How does a small brand break through in a crowded market? In Læsk’s case, a small Danish kombucha brand, one way is to gain access was by teaming up with the iconic coffee brand, Coffee Collective. Their joint effort helps position Coffee Collective as a progressive coffee company while allowing Læsk to be associated with some of the best craftsmen in the international beverage scene.



5. Enter New Markets

In 2016, Chinese smartphone brand Huawei released the Huawei P9 using Leica lenses in the camera. Besides pioneering the camera function within the smartphone category, the partnership helps Huawei draw on Leica’s equity as a German quality lens manufacturer – a valuable association for a Chinese tech manufacturer.

However, the partnership doesn’t just add value to the Huawei brand. In return, the co-branding initiative helped Leica enter the Chinese market and become an established name with the discerning Asian consumers and China’s growing upper class. A win-win for both brands.

McDonald’s also utilises co-branding to enter new markets. In their recent collaboration with juggernaut K-pop group BTS, McDonald’s gets access to a hyped and successful band and its millions of hardcore and dedicated followers. On the other hand, BTS is rocketed into 50 markets and can reap the exposure benefits from the fast-food chain’s global presence.


Avoid the Pitfalls, Gain Popularity

Collaborations are a strategic transformation of a brand’s operating system. It is a matter of a brand’s long-term renewal and cultural relevance and helps future-proof a brand culturally and business-wise. Co-branding protects pricing power, ensure high margins and reframe consumers’ perception of the brand.

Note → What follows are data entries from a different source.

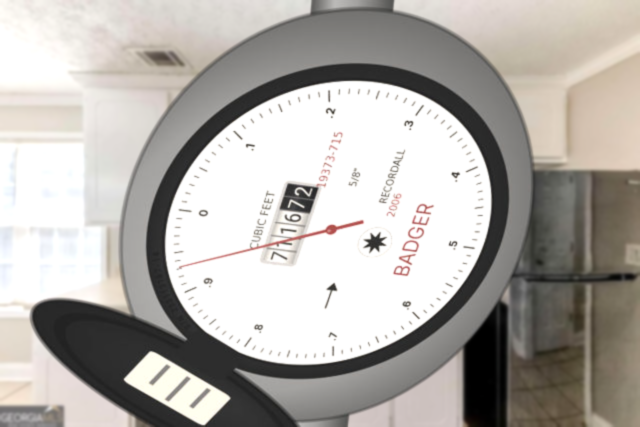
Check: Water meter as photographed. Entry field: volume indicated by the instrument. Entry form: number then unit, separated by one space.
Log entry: 711671.93 ft³
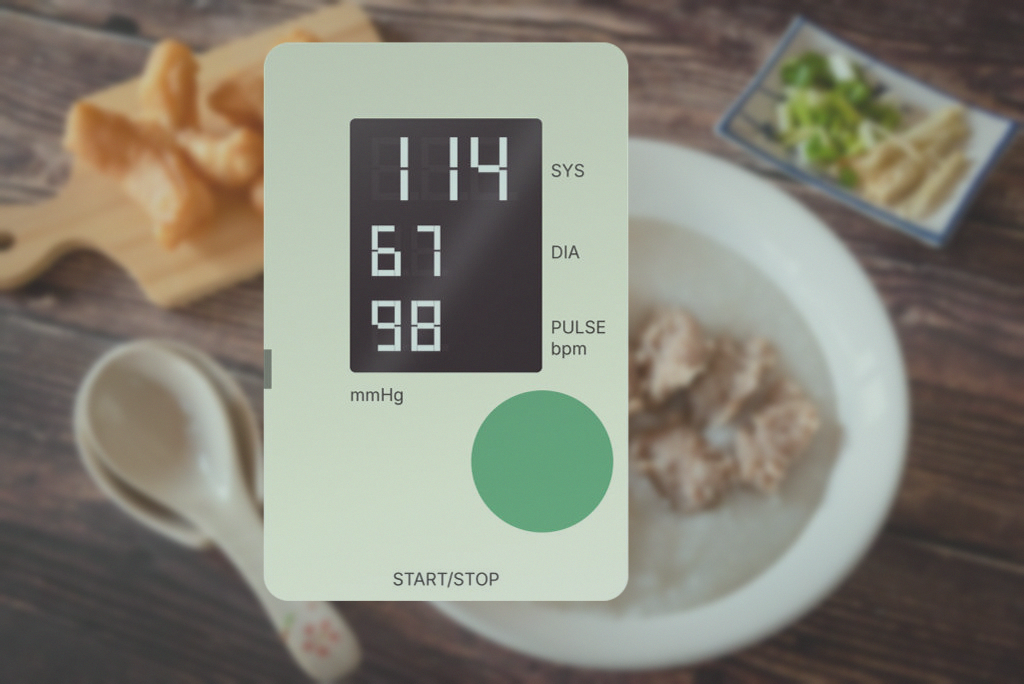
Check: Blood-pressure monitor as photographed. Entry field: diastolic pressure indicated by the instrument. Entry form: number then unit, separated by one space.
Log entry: 67 mmHg
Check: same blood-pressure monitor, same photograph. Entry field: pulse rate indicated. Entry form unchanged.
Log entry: 98 bpm
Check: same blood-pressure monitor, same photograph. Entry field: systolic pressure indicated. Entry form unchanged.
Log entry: 114 mmHg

While co-branding holds big wins, it also can lead to downsides. One of them being control. When you collaborate with another brand, you open up yourself to criticism and damage. Versace’s partnership with H&M was a success until H&M became the scapegoat of the unsustainability of the fashion industry.

So before you start co-branding, we always advise brands to clearly align actions in order to create better synergy. Although it might not be relevant at first, you might want to ask yourself: What if the brand I am working with ends up in a shitstorm?

Before entering such kinds of partnerships as above, we suggest any co-branding exercise is part of a larger strategy and not necessarily just a fun engagement. Therefore, ask yourself:

  • Is there any hidden agenda that might damage your brands?
  • Does the other brand share your values?
  • What is the purpose and aim of the collaboration?
  • How will you measure the co-lab and follow up afterwards?
  • Is it a win-win proposition?

Once all the boxes have been checked, you will see how co-branding can make 1 + 1 equal 3.